Recorded data>
-- Opening Marker --

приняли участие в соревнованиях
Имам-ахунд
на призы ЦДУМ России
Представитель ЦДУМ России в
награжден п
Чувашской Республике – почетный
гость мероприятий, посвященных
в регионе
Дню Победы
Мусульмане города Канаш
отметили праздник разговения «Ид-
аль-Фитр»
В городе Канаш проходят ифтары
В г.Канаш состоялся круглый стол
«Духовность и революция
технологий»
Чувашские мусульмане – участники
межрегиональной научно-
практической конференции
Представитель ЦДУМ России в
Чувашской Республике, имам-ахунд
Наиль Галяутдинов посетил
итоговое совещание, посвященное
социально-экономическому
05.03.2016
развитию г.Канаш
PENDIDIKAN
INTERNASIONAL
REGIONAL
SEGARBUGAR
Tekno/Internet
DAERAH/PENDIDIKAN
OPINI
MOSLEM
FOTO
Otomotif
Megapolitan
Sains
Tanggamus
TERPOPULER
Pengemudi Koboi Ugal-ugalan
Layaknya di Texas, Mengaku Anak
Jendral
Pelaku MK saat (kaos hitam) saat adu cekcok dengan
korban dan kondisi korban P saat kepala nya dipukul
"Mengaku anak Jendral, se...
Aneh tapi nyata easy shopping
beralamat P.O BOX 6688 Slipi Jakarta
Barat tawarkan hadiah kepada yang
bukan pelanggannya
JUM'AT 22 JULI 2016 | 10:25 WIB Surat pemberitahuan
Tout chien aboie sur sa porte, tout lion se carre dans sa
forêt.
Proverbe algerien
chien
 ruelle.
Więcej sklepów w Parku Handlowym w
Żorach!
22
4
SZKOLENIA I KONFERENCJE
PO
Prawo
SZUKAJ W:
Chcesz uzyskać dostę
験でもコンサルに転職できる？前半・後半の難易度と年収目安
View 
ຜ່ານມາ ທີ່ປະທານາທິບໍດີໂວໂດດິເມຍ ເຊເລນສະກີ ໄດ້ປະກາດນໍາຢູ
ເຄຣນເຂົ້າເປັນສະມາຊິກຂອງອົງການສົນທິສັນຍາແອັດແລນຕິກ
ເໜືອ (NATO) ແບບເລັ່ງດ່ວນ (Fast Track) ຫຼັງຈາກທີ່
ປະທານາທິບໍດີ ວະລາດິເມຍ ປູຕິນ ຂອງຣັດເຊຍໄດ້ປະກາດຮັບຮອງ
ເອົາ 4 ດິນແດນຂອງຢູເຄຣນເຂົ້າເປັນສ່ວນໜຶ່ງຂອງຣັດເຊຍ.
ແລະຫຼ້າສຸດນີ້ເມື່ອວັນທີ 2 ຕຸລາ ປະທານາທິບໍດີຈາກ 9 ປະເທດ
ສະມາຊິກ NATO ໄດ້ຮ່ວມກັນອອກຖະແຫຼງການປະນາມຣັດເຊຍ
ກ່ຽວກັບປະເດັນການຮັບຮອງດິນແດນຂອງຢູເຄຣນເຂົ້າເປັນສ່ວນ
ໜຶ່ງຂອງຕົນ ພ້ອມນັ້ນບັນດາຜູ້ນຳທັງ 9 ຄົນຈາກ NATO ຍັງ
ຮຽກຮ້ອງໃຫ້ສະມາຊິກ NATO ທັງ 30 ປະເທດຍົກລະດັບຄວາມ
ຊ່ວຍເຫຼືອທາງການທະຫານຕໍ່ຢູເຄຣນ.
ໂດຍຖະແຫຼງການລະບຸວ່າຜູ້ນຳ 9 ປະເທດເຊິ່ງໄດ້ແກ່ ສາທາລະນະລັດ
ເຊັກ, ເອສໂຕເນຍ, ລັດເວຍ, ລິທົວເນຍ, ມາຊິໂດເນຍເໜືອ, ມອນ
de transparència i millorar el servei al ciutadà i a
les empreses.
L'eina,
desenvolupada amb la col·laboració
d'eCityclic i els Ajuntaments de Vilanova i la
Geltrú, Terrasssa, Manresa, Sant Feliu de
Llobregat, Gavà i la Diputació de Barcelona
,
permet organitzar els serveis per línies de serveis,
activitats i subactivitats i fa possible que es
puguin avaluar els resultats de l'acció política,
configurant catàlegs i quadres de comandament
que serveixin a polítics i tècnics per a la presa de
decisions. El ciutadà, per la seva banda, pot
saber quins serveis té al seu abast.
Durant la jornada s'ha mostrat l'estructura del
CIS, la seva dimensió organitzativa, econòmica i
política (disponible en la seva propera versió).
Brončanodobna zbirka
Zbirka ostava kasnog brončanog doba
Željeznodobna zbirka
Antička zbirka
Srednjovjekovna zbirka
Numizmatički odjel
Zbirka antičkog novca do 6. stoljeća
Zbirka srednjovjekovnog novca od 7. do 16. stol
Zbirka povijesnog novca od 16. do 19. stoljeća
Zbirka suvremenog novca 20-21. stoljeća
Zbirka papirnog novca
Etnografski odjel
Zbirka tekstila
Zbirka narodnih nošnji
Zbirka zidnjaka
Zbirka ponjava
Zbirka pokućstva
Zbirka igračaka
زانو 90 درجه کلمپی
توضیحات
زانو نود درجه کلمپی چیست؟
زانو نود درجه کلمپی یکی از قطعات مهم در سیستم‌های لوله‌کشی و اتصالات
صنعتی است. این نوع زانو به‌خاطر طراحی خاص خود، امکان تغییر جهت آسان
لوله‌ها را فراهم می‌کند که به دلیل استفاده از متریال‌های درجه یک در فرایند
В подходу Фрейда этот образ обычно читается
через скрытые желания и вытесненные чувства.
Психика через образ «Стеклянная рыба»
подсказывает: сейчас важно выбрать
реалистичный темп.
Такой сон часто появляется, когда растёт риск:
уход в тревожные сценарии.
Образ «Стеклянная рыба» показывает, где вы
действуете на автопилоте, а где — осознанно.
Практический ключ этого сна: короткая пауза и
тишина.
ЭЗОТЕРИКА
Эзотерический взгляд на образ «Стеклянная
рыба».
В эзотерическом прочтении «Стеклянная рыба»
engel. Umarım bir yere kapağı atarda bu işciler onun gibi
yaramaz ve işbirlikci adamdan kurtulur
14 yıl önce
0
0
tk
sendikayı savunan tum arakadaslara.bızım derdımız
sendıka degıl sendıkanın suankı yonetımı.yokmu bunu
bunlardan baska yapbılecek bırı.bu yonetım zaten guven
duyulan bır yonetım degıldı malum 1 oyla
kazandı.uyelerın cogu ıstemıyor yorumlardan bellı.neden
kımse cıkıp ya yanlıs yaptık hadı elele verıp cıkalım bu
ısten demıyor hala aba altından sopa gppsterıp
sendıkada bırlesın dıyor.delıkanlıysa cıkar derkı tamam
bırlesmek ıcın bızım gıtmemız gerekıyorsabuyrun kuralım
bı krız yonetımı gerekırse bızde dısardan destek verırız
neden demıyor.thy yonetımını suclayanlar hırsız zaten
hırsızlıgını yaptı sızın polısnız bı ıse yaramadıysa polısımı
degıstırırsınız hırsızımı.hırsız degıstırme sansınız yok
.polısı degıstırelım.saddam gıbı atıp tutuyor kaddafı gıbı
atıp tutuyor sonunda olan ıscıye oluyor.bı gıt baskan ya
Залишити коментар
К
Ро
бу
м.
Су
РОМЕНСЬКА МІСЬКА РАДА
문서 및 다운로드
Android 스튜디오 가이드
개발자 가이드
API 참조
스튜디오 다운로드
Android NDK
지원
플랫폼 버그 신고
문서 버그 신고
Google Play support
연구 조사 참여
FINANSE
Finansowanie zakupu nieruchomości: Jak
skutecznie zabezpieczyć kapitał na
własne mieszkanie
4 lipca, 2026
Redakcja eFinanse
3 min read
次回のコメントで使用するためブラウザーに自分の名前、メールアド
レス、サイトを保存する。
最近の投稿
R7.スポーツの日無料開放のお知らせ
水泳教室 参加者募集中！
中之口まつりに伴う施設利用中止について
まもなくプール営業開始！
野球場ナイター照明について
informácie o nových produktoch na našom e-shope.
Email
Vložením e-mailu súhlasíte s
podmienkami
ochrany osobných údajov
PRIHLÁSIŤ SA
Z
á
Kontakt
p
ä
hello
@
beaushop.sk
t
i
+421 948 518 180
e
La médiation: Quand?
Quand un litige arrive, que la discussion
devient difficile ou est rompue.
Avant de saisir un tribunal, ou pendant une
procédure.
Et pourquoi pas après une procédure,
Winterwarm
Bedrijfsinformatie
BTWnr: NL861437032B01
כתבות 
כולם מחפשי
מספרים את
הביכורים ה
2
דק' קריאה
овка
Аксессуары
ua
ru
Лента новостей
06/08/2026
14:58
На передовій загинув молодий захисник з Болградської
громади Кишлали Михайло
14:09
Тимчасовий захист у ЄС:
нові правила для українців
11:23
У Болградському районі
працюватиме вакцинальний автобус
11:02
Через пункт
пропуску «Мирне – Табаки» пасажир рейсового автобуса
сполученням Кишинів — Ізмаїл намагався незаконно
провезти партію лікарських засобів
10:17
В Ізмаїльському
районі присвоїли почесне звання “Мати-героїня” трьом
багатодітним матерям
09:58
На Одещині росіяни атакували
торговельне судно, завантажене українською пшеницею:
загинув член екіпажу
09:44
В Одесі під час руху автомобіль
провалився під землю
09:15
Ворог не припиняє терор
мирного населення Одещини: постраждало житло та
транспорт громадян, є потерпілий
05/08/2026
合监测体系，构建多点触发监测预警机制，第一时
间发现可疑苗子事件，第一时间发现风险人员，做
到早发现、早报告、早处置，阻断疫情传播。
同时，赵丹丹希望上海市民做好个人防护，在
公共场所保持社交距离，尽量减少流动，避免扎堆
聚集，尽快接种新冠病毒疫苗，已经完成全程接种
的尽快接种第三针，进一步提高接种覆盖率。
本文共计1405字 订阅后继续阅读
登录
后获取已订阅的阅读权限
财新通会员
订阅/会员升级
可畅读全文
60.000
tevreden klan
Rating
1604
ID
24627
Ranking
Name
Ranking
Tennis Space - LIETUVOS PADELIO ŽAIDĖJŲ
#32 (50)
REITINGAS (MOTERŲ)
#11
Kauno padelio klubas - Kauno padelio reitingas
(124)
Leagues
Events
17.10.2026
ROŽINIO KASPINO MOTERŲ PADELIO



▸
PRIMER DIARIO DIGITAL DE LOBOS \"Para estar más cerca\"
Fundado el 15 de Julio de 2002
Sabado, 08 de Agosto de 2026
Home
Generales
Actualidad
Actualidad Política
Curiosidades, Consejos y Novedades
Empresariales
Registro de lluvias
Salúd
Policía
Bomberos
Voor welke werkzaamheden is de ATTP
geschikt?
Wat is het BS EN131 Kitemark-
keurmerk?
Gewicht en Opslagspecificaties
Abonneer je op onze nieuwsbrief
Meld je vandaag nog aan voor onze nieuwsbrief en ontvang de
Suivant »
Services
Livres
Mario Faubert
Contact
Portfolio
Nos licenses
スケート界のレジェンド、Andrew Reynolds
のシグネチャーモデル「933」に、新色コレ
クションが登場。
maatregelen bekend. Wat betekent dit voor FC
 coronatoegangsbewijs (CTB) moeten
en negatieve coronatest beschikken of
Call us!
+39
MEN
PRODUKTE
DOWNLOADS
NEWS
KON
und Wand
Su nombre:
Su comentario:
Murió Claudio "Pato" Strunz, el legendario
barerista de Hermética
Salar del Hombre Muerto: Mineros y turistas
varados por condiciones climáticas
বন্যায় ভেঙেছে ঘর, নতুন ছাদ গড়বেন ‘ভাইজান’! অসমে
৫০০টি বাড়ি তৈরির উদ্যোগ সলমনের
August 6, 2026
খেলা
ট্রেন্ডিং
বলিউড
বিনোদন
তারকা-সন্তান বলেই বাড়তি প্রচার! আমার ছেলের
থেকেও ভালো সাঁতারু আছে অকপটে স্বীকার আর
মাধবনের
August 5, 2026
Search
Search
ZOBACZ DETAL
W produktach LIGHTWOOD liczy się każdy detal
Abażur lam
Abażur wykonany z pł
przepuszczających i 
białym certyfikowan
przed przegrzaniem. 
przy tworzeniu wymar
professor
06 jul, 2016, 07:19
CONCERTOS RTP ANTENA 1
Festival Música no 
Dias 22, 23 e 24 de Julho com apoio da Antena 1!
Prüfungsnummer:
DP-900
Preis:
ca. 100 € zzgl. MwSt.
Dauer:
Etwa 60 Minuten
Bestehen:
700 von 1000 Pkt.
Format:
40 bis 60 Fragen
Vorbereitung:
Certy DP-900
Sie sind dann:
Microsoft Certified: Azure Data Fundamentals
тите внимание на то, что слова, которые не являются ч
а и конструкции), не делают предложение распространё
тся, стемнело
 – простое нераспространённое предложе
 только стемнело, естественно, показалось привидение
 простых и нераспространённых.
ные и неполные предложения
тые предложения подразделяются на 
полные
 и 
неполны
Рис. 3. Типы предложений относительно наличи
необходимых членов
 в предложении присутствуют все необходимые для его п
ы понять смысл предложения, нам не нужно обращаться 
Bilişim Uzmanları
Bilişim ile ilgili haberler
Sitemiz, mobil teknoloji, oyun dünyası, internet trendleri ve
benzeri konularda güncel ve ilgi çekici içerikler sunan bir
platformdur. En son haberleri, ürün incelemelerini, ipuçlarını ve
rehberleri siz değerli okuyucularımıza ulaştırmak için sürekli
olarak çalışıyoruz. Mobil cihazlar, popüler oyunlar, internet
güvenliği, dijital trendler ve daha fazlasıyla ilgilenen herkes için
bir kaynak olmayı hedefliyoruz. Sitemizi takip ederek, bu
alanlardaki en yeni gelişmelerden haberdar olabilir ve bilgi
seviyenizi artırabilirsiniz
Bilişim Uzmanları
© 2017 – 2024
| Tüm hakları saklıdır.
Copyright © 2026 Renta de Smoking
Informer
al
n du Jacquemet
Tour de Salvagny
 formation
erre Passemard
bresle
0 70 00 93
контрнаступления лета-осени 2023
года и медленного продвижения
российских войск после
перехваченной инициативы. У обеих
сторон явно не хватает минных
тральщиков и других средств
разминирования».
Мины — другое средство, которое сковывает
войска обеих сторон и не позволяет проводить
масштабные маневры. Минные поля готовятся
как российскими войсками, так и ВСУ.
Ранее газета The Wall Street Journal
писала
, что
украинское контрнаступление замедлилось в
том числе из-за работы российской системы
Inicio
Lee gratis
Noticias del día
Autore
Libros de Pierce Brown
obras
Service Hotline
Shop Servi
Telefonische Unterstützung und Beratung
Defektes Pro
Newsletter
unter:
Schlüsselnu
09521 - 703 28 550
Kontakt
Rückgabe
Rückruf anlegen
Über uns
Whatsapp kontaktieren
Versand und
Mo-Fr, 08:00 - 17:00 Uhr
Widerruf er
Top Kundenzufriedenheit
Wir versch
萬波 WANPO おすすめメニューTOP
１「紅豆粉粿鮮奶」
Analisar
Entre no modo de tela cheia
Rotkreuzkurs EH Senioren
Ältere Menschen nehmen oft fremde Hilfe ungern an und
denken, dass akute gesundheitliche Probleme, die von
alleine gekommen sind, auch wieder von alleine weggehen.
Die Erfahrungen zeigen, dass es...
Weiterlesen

-- Closing Marker --

About this exercise>
Go through the records and work out how many lines contain the string "onze". The answer should be that number alone.

Exercise response>
2